Book or no book?

Ed Husain takes Ayaan Hirsi Ali to task.

Just as Wahhabites and Islamists bypass scholarship, context, and history in the name of “returning to the book”, Hirsi Ali and others such as Robert Spencer and Ibn Warraq commit exactly the same error…Let’s take the question of apostasy. At an Evening Standard debate the other night, Rod Liddle had no qualms in declaring Islam, with a barrage of other baseless abuse, “a fascistic ideology”. Why? Because the Qur’an commands the killing of those who abandon it…[T]here is no verse in the Qur’an that calls for the killing of apostates…There is no stronger argument against religious fanatics than to illustrate the scriptural weaknesses of their case.

Well, maybe so, when you’re dealing with religious fanatics, but that still leaves you with the problem of having to argue over what’s in a 1400-year-old book – it still leaves you with the problem of worrying about what ‘scripture’ says instead of about what is best for human beings in the light of current knowledge and accumulated understanding and moral insight.

When ex-Muslims such as Hirsi Ali ignore the nuances, complexities, and plurality inherent within Islam…then she plays into the hands of extremists and allows their discourse to dominate one of the great faiths of our world. Worse, it creates a public space in which attacking all Muslims and Islam becomes acceptable, even fashionable.

Attacking Islam is and should be acceptable, and even fashionable. Attacking all Muslims of course should not, but attacking Islam (and any other religion) should.
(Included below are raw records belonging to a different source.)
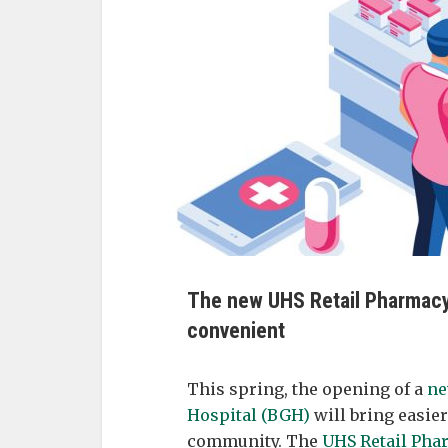
The new UHS Retail Pharmacy
convenient
This spring, the opening of a
ne
Hospital (BGH)
will bring easier
community. The
UHS Retail Pha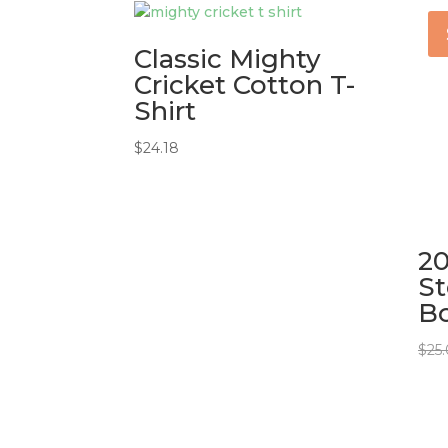
Classic Mighty
Cricket Cotton T-
Shirt
$
24.18
20
St
Bo
$
25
Attacking people is bad, attacking ideas and beliefs is not.

Timothy Garton Ash is also pondering the issue.

When a Muslim letter-writer in yesterday’s Guardian tells us, with the aid of Qur’anic references, that Islam, properly understood, supports “the vital principle of freedom of speech”, what possible interest have we non-Muslim liberals in arguing against him?
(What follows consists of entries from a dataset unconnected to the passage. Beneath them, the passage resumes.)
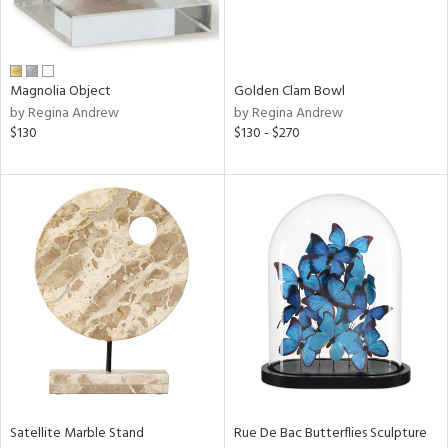
View
Clear
Results
All
Magnolia Object
Golden Clam Bowl
by Regina Andrew
by Regina Andrew
$130
$130 - $270
Satellite Marble Stand
Rue De Bac Butterflies Sculpture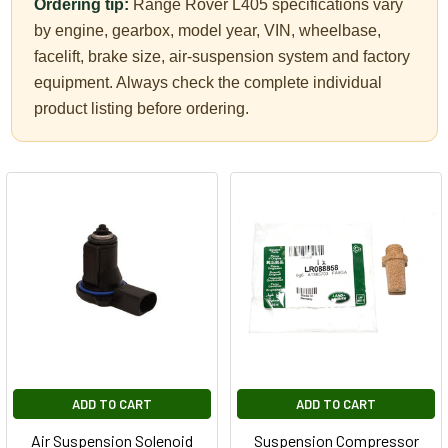
Ordering tip:
Range Rover L405 specifications vary
by engine, gearbox, model year, VIN, wheelbase,
facelift, brake size, air-suspension system and factory
equipment. Always check the complete individual
product listing before ordering.
ADD TO CART
ADD TO CART
Air Suspension Solenoid
Suspension Compressor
None in arguing against his support of free speech, certainly…but there are risks in basing that support on claims that the Koran is really liberal after all, because there are always going to be plenty of people who will offer up different Koranic references to support the claim that it’s not.

Nick Cohen disputes Garton Ash’s view.

Garton Ash met Hirsi Ali at an electric meeting in London on Wednesday. Unlike Buruma he had the good sense and good grace to think again and he gave her a public apology. Nevertheless, he stuck to the argument that there was no point in liberals treating her as a heroine because her abandonment of Islam and embrace of atheism meant her arguments carried no weight with Muslims. Instead he told us to encourage those Muslims who reject the stoning of women because they dispute its scriptural authority. Religious debates about whether the Prophet Muhammad really approved of stoning may be ‘gobbledegook’, but, he cried, ‘We must support gobbledegook that is compatible with liberal democracy.’
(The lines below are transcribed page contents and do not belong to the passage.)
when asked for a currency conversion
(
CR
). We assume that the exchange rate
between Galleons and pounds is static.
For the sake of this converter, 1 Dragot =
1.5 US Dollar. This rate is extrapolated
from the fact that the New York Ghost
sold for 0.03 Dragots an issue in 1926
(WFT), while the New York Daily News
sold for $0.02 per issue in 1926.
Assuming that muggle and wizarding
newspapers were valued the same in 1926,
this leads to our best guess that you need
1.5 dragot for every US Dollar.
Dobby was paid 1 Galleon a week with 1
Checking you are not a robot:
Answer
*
Well there’s a stirring call. There are risks either way, so I’m not attracted to the ‘support bullshit’ version.

I’m not sure how he can be certain that Hirsi Ali has no influence. How does he know what seeds she is planting in the minds of Muslim women? I know one former jihadi who thought again after reading Salman Rushdie…Ayaan Hirsi listened to Garton Ash and had two questions. If liberal secularists, like my heckler, didn’t have pride and confidence in their principles, why should they expect anyone else to take them seriously? And if, like Garton Ash, they turned away from democrats and insisted on treating European Muslims as children who can only be spoken to in the baby language of gobbledegook, what right did they have to be surprised if European Muslims reacted with childish petulance rather than the broad-mindedness of full adult citizens?

Two damn good questions, if you ask me.